Sat. Mar 25th, 2023


The public hearing, with two panels of experts, focused on the future of democracy in the digital age and how to strike the right regulatory balances in increasingly tech-driven societies.

You can watch the recording of the debate from this link.

The event was jointly hosted on Thursday by the Special Committee on Artificial Intelligence in a Digital Age (AIDA) and the Special Committee on Foreign Interference in all Democratic Processes in the European Union, including Disinformation (INGE).

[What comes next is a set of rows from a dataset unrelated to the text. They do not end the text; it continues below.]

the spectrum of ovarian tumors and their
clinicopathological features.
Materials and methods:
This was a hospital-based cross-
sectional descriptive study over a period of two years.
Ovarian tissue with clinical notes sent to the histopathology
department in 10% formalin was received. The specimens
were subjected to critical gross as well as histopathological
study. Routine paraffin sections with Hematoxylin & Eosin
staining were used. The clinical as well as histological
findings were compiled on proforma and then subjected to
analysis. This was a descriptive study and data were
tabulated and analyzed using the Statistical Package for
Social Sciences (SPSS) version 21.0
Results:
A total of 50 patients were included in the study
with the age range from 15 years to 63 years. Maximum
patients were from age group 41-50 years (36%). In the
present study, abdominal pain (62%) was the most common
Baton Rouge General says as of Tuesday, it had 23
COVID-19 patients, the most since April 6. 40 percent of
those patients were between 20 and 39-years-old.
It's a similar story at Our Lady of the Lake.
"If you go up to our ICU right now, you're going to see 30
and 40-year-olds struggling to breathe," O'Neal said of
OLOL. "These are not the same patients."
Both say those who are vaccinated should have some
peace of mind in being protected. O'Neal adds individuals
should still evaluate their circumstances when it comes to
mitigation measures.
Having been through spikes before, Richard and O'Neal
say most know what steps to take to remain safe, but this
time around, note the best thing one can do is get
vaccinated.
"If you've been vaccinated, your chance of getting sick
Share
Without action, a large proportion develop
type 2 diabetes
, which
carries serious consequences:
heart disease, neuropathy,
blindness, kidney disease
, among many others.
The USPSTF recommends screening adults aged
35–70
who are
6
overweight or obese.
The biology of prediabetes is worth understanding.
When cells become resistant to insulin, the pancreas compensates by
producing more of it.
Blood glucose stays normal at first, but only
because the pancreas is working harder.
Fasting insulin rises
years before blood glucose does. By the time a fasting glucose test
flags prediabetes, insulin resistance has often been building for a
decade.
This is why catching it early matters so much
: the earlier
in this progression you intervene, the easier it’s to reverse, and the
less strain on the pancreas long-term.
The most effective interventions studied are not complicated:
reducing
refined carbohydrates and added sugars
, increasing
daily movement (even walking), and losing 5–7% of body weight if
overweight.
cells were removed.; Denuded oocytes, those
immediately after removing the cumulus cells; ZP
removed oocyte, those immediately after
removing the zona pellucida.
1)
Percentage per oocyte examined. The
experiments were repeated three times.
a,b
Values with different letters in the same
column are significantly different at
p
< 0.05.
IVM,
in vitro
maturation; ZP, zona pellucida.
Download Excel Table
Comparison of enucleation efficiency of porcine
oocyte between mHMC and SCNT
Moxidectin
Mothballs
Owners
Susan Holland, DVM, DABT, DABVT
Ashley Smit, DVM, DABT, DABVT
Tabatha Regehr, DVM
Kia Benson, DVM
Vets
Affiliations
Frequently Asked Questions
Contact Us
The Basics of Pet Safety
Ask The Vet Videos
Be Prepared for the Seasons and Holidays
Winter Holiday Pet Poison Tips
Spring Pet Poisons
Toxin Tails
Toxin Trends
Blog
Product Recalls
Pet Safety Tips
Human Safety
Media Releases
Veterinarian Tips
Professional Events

“At the dawn of the digital age, we must set in place rules, worldwide, which will ensure AI will not be used to undermine democracy” said AIDA committee Chair Dragoş Tudorache (Renew Europe, RO). “We need to look inward, and ensure that we do not allow the use of AI for undemocratic practices such as mass surveillance, mass social scoring by the state, or discrimination, in Europe. Second, we must reach out to the world’s democracies and work together to build an alliance of digital democracies strong enough to set the rules, standards, and red lines of a democratic digital future, worldwide.

Third, we need to ensure that we are protected – by strengthening our cybersecurity, increasing our own citizens’ resilience to fake news and disinformation through education, and developing cutting-edge tools to counter cutting-edge attacks. Last but not least, we need a paradigm shift: we need to understand that AI-powered attacks on democracy can be even more devastating than conventional attacks, and we must treat them as such. This needs to be reflected in our defence policy, in our cooperation with and participation in NATO, in our transatlantic alliance, and in our global strategy”.

“Technological developments have a major impact on the functioning of our democracies. Too often, these technologies are misused by hostile foreign actors to manipulate opinion and weaken our democracies” said INGE committee Chair Raphaël Glucksmann (S&D, FR).

“Today’s joint hearing shows us that legislation on digital services must be ambitious and extensive. We need new regulatory tools to fight disinformation campaigns produced on an industrial scale and launched from abroad. At the same time, we need to preserve the things we care for, including freedom of speech and democratic debates within the EU” he said.

The first panel highlighted the importance to ensure that online interactions are regulated in a manner that is coherent with offline ones. Speakers stressed the challenge that hate speech and incivility generated on social media represent for democracy, how AI can offer solutions with more funding and research, and why a framework of domestic, transnational and transatlantic mechanisms is needed.

The second panel discussed how synthetic content – deepfakes – are used for the defamation of persons and disinformation campaigns, and why a common approach is needed for content labelling, so that users know when they are exposed to content that is not authentic and has been modified. Disinformation techniques have evolved since what we have seen in the 2016 US Elections. Foreign interference may be amplified by domestic actors and local proxies, a situation more difficult for authorities and platforms to tackle. Investing into the independence of institutions and digital knowledge is needed to make democratic systems more resilient.